Has some problem when Upgrade Database from 1.0.15 to 1.1.0

I want to upgraph dgraph from 1.0.15 to 1.1.0。now dgraph 1.1.0 has support for a type system。 use the expand() function, the use of the type system is required。However, there is no dgraph.type in the data of dgraph1.0.15 export。The data exported has 30000000 nodes。Adding dgraph.type one by one node is too much trouble。Is there any convenient solution?

1 Like

You could use Bulk Upsert to attach type to each node https://docs.dgraph.io/mutations/#bulk-delete-example. Remember to use set instead of delete.

The command I am using:

curl -H "Content-Type: application/rdf" -X POST 10.134.27.30:8281/mutate?commitNow=true -d  $'
upsert {
  query {
    v as var(func: has(xid))
  }

  mutation {
    set {
      uid(v) <dgraph.type> "Thing" .
    }
  }
}
' | jq

dgraph.ERROR show:

What caused this?

I was thinking about this. The mutation is too large to be performed in one single request. For now, you could use first and offset to do it in small steps (say 1,000,000 at a time) https://docs.dgraph.io/query-language/#offset. Please file an issue on GitHub so that we can either fix it or provide a more useful message.

1 Like

Thank you!issue link: Upsert Block fails when processing multiple nodes · Issue #4021 · dgraph-io/dgraph · GitHub

In addition to Aman’s tip, adding a “not()” also would help. So you don’t overwrite the dgraph type that is already there.

upsert {
  query {
    v as var(func: has(xid), first: M, offset: N) @filter(NOT has(dgraph.type))
  }

  mutation {
    set {
      uid(v) <dgraph.type> "Thing" .
    }
  }
}
1 Like

So, if one would use @filter(NOT has(dgraph.type)), he wouldn’t even have to use offset, right? Just repeat the query until everything is converted.

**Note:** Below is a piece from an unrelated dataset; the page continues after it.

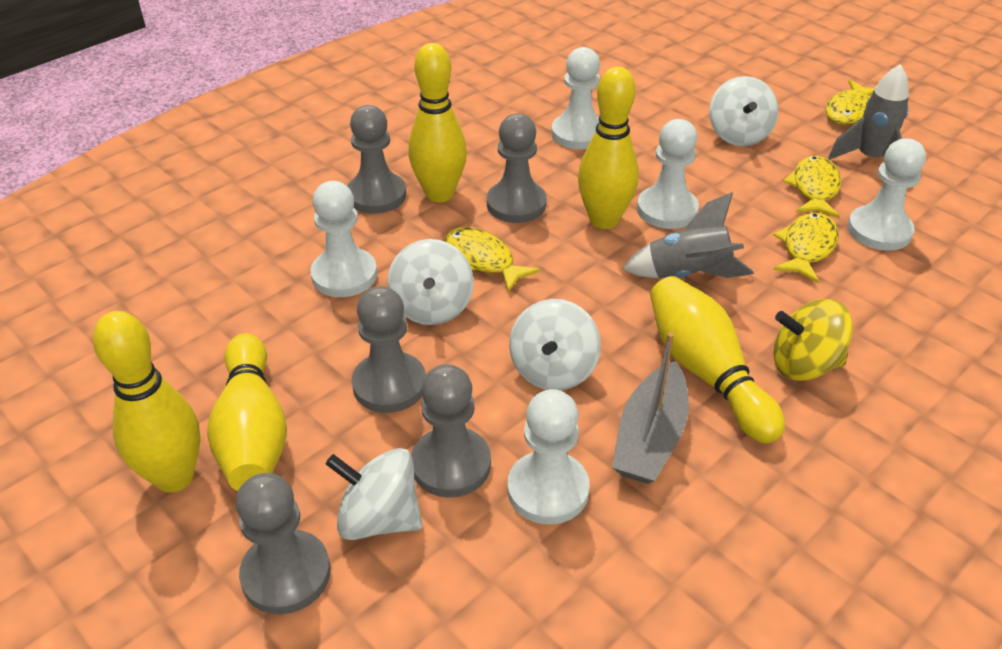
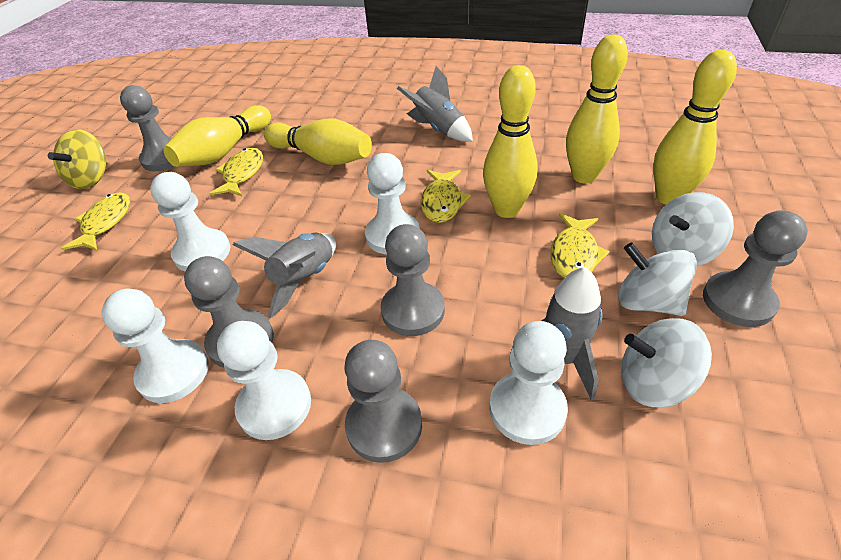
grey boat: [612,332,689,484] = 1 -> none = 0
grey rocket: [623,192,754,278] [828,64,909,160] = 2 -> [233,233,336,318] [397,66,473,142] [510,267,603,400] = 3
white spinning top: [326,448,422,540] [387,239,474,325] [509,299,601,390] [709,76,779,146] = 4 -> [618,243,697,316] [621,318,712,407] [652,192,734,266] = 3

I thought about this, and thought @filter will be applied after the func, but I tested it to be sure, and it actually works:
This query on my db, where not all nodes have articleModifiedOn:

{
	first(func: has(articleName), first: 2) {
		uid
		articleModifiedOn
	}
	firstfilter(func: has(articleName), first: 2) @filter(has(articleModifiedOn)) {
		uid
		articleModifiedOn
	}
}

Resulted in:

  "data": {
    "first": [
      {
        "uid": "0x6ddd1"
      },
      {
        "uid": "0x6ddd2",
        "articleModifiedOn": "2019-09-17T20:46:34.966691339Z"
      }
    ],
    "firstfilter": [
      {
        "uid": "0x6ddd2",
        "articleModifiedOn": "2019-09-17T20:46:34.966691339Z"
      },
      {
        "uid": "0x704e2",
        "articleModifiedOn": "2019-09-17T16:53:17.35865168Z"
      }
    ]
  }

Not exactly. If you have billions of nodes to set up for now you have to use offset* - and for any reason, you have some nodes already with <dgraph.type> - You would skip those, thus having less writes with that offset.

Also to avoid giving wrong types you could use the “NOT” approach end/or set a predicate set in the query. e.g:

Query to define Person type

upsert {
  query {
    v as var(func: has(xid), first: M, offset: N) @filter(
    has(name) AND
    has(age) AND
    NOT  has(species)
)
  }
 mutation {
    set {
      uid(v) <dgraph.type> "Person" .
    }
  }
}

Query to define Animal type

upsert {
  query {
    v as var(func: has(xid), first: M, offset: N) @filter(
    has(name) AND
    has(species) AND
    NOT  has(~species) #This is useful if the you have reverse edges, to avoid mistakes.
)
  }
 mutation {
    set {
      uid(v) <dgraph.type> "Person" .
    }
  }
}

I think @ppp225 is right. He doesn’t need offset, if he already is filtering out the nodes which have a type.